What you will do
Exclude the pictures from your copy, and reproduce each entry below verbatim.

Task material
-- Opening Marker --
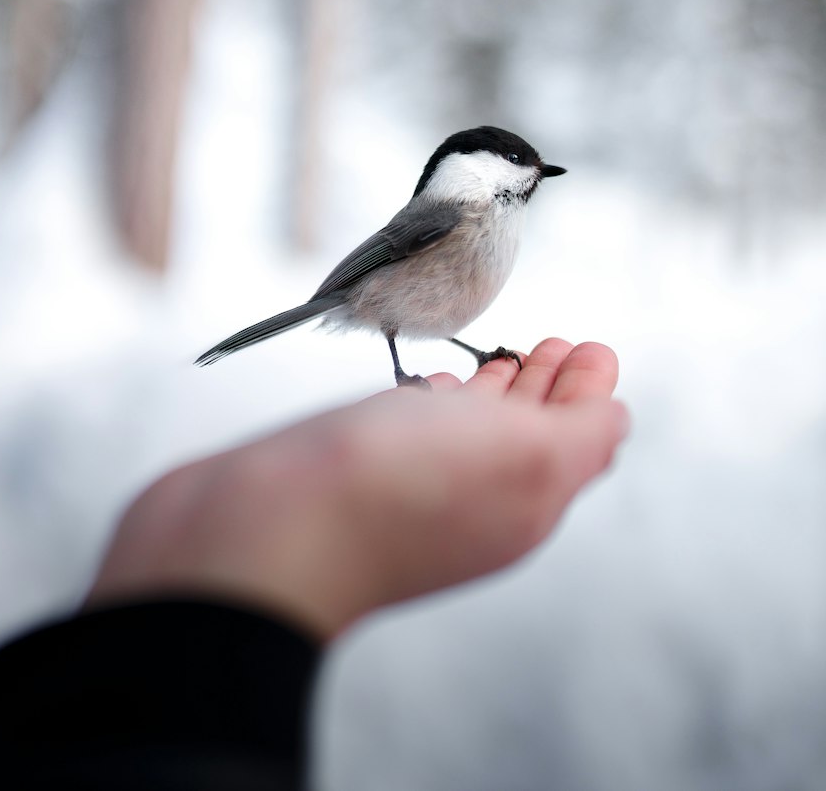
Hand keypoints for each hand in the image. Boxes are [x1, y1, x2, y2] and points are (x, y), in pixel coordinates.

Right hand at [86, 339, 627, 638]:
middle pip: (528, 435)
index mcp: (524, 500)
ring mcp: (410, 484)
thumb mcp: (520, 457)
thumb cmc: (393, 489)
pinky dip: (437, 402)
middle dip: (549, 385)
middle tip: (561, 342)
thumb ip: (580, 437)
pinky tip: (435, 384)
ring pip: (472, 431)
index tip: (593, 345)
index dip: (589, 389)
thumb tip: (614, 417)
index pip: (577, 438)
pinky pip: (414, 428)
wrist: (260, 533)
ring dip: (497, 391)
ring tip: (506, 356)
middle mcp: (472, 497)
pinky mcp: (353, 466)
-- Closing Marker --
Worked solution
Hand keypoints for each hand in the image. Boxes are [x1, y1, x2, y2] and points are (x, y), in pixel coordinates.

Right hand at [86, 339, 627, 638]:
middle pip: (528, 435)
index mcp: (524, 500)
ring mcp: (410, 484)
thumb mcp: (520, 457)
thumb cmc: (393, 489)
pinky dip: (437, 402)
middle dip: (549, 385)
middle tip: (561, 342)
thumb ip: (580, 437)
pinky tip: (435, 384)
ring pip: (472, 431)
index tip: (593, 345)
index dip: (589, 389)
thumb tip: (614, 417)
index pip: (577, 438)
pinky pip: (414, 428)
wrist: (260, 533)
ring dip: (497, 391)
ring tip: (506, 356)
middle mcp: (472, 497)
pinky mcp: (353, 466)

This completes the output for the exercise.